In schrijven zit ook iets instinctiefs, maar toch vooral veel denkwerk. Denken over personages, plot, wat er moet gebeuren, wat het zou kunnen betekenen. Je spreekt hoe dan ook een ander deel van de hersenen aan. Tegelijk denk ik dat er een link is tussen mijn foto’s en literatuur. Ze zijn beiden duidelijk van mijn hand. Authentiek is hiervoor misschien een gewichtig woord, maar ik blijf bij mijn kern. Ik wil trouw blijven aan mezelf.’
Is fotografie voor jou zwerven en beelden tot jou laten komen?
‘Ja, het is echt zwerven en dan nog het liefst zonder te weten waar je naartoe gaat. Het is in Vlaanderen moeilijk om echt te verdwalen, maar ik ga niet met een vooropgezet doel naar buiten. Soms brengt de dag niets, soms heel veel. Je moet vooral bereid zijn om open te staan voor de wereld. Anders komt het niet. Ik vergelijk mezelf soms met een strandjutter die langs de vloedlijn op zoek gaat naar wat de zee hem schenkt.’
Maar ook schrijvers hebben vaak een link met wandelen en zwerven.
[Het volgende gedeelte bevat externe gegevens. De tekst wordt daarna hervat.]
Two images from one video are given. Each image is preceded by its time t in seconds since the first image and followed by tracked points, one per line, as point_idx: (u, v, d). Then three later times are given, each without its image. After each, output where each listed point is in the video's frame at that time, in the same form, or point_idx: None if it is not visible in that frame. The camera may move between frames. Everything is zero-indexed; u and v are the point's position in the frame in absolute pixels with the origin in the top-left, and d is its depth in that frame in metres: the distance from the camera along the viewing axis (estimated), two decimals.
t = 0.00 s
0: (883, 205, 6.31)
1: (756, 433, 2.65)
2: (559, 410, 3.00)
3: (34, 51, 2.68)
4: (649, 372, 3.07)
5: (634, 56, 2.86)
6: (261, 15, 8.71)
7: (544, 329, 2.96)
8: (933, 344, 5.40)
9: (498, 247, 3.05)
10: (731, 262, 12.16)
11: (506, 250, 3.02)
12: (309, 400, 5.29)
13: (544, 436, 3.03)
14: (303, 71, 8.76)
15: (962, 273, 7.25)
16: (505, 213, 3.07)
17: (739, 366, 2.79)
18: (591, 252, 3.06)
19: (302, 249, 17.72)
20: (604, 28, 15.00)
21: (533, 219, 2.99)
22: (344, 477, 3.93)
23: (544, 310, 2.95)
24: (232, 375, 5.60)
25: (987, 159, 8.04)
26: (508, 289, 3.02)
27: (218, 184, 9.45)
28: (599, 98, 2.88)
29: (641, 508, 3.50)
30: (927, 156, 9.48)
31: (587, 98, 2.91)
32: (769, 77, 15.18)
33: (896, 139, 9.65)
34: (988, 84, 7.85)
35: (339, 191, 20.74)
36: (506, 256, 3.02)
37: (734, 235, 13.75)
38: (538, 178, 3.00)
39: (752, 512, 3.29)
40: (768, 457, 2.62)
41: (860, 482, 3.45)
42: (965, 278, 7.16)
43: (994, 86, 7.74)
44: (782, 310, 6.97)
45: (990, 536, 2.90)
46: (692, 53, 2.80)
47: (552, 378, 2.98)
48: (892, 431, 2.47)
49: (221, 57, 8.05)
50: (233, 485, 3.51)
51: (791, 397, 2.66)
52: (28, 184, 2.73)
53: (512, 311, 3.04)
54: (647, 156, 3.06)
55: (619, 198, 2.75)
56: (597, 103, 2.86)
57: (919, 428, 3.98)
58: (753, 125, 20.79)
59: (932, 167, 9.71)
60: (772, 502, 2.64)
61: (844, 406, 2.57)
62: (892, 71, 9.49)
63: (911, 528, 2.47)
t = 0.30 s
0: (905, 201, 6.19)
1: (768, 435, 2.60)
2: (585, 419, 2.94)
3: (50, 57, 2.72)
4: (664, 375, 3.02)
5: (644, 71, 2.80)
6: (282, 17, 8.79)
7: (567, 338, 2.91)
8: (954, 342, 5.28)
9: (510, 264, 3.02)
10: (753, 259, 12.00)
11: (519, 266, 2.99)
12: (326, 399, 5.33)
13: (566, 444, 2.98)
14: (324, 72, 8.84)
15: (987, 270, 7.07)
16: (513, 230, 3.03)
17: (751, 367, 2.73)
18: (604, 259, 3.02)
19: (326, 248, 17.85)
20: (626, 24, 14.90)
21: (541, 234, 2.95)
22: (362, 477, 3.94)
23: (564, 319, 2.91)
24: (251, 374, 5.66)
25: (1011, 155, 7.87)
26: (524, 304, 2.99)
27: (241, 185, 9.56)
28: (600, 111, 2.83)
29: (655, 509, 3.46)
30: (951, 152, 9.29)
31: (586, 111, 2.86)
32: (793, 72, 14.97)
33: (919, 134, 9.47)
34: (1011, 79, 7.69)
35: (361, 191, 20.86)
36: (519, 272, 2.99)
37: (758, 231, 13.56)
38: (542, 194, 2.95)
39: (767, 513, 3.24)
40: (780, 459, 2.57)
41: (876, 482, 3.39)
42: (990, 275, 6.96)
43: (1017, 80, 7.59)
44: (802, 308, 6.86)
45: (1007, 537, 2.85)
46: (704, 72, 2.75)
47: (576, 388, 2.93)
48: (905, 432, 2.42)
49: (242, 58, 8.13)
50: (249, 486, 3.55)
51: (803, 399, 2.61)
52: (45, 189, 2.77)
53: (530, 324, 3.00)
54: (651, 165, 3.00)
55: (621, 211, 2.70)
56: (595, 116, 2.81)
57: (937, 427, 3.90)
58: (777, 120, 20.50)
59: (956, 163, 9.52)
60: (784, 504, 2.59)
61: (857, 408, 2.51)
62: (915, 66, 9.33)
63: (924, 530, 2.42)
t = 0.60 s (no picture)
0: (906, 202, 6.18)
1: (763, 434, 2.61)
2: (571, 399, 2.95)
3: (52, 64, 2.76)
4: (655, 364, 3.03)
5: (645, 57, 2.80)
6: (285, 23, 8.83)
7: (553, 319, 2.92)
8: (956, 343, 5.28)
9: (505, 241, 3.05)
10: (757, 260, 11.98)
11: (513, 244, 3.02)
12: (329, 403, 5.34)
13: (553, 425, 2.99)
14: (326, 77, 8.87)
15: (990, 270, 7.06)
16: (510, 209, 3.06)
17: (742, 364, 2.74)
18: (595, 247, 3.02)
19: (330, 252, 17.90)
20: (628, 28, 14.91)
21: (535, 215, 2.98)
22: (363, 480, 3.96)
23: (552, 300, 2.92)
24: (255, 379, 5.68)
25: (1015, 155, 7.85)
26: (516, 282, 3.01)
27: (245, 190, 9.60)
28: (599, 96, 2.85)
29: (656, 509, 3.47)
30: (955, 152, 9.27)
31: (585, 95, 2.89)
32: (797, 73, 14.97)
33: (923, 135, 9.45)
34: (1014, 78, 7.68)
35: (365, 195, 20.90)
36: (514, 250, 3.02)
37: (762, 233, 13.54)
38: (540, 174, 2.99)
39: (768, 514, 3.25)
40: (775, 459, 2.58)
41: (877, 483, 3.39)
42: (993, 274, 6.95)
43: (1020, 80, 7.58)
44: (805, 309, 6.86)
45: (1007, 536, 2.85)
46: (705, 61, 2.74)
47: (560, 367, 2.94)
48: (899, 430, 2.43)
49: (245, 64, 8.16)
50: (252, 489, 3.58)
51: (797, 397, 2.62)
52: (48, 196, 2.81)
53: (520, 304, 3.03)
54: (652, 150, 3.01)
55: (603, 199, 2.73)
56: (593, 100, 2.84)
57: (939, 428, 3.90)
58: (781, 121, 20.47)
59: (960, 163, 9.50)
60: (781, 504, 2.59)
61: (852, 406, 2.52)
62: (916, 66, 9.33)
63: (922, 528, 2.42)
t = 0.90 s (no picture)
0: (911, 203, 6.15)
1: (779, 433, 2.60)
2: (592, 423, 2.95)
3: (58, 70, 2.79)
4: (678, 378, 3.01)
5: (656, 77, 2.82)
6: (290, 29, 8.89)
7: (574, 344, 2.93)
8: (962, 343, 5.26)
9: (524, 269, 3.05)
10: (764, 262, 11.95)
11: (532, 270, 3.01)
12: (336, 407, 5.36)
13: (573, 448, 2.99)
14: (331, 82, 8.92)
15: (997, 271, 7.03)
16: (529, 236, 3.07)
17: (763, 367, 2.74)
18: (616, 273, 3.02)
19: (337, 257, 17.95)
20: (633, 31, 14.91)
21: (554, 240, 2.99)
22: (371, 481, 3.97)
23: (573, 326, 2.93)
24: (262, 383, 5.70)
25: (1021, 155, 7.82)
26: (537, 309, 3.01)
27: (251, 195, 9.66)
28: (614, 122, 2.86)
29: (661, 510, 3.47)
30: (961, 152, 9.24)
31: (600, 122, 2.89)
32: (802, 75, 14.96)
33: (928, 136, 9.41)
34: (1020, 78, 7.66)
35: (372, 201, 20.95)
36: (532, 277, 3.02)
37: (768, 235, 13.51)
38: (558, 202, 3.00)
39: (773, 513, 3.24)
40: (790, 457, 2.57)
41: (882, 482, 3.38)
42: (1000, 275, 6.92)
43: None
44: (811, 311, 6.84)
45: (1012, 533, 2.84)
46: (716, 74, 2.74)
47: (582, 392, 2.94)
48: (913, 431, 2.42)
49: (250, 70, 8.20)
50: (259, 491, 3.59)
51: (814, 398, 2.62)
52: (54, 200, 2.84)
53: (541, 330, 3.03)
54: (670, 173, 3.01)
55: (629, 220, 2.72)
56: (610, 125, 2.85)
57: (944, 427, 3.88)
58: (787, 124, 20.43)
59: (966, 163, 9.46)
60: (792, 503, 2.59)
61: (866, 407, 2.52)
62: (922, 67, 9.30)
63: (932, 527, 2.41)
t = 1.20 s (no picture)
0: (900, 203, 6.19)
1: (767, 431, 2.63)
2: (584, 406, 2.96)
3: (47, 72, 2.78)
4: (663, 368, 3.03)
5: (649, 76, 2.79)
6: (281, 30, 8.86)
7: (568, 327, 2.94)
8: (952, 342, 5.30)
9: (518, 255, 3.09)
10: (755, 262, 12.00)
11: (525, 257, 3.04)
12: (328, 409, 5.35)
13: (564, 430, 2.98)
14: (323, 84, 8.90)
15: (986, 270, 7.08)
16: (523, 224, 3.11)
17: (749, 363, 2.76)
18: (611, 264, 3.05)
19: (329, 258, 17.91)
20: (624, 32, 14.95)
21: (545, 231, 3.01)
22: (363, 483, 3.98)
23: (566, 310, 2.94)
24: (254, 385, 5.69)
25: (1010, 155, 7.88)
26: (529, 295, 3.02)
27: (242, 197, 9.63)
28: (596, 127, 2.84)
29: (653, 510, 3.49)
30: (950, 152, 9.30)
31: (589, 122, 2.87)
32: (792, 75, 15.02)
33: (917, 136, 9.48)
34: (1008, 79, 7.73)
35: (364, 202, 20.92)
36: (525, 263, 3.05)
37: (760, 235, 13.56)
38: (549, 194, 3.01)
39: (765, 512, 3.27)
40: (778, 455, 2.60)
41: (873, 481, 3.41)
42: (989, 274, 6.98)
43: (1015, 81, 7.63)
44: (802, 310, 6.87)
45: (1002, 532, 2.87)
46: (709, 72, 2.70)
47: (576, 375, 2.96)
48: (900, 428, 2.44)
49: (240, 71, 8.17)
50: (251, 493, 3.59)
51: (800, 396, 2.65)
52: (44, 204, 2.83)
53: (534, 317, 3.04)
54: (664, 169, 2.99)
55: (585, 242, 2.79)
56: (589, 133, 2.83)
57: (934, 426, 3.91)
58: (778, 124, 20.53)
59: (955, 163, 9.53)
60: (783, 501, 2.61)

‘Ja, maar als ik met mijn Leica de straat op ga, verdwijnt het schrijfwerk. Als ik hardloop daarentegen, blijf ik wél nadenken. Over een zin die maar niet wil lopen. Een knoop in het verhaal kan zich plots oplossen al lopend.’
Wat is je indruk van de Zennevallei?
‘Ik ben enorm verbaasd geweest over de streek. Ik wist niet dat het hier zo pittoresk was. Je waant je in het buitenland. Ik had een echt vakantiegevoel.’
Is het de eerste keer dat je een fotoreeks maakt op vraag?
‘Het is de eerste keer dat ik een rode draad heb. Er is een beroemd fotoboek van Alec Soth, Sleeping by the Mississippi. Hij is van Minnesota en hij heeft de Mississippi tot in Louisiana afgereisd. Toch staat er in het boek staat nauwelijks een foto van het water, de rivier. Ook voor de reeks over de Zenne zal het een beetje zo zijn. Alle foto’s zullen een onzichtbare rode draad hebben. Ik heb de Zenne op veel plaatsen gevolgd. Het vreemde is dat de wereld de rug naar de Zenne keert. Ze zit verborgen achter industrie, supermarkten, woonwijken. Vaak weten mensen niet eens dat ze daar loopt. In Brussel zit ze helemaal verborgen onder de straten en lanen. En ook de bron is bijna geheim, ergens verstopt in een bosje op een akker in een gehucht in Henegouwen. Zelfs de lokale boer kon het niet precies aanwijzen.
Het grootste deel van het werk komt nu nog, de selectie. De onzichtbaarheid van de Zenne zal zeker een rol spelen. Dat mysterieuze en ongrijpbare. De Zenne is bovendien een sterk meanderende rivier, ook dat zal doorschemeren in de foto’s.’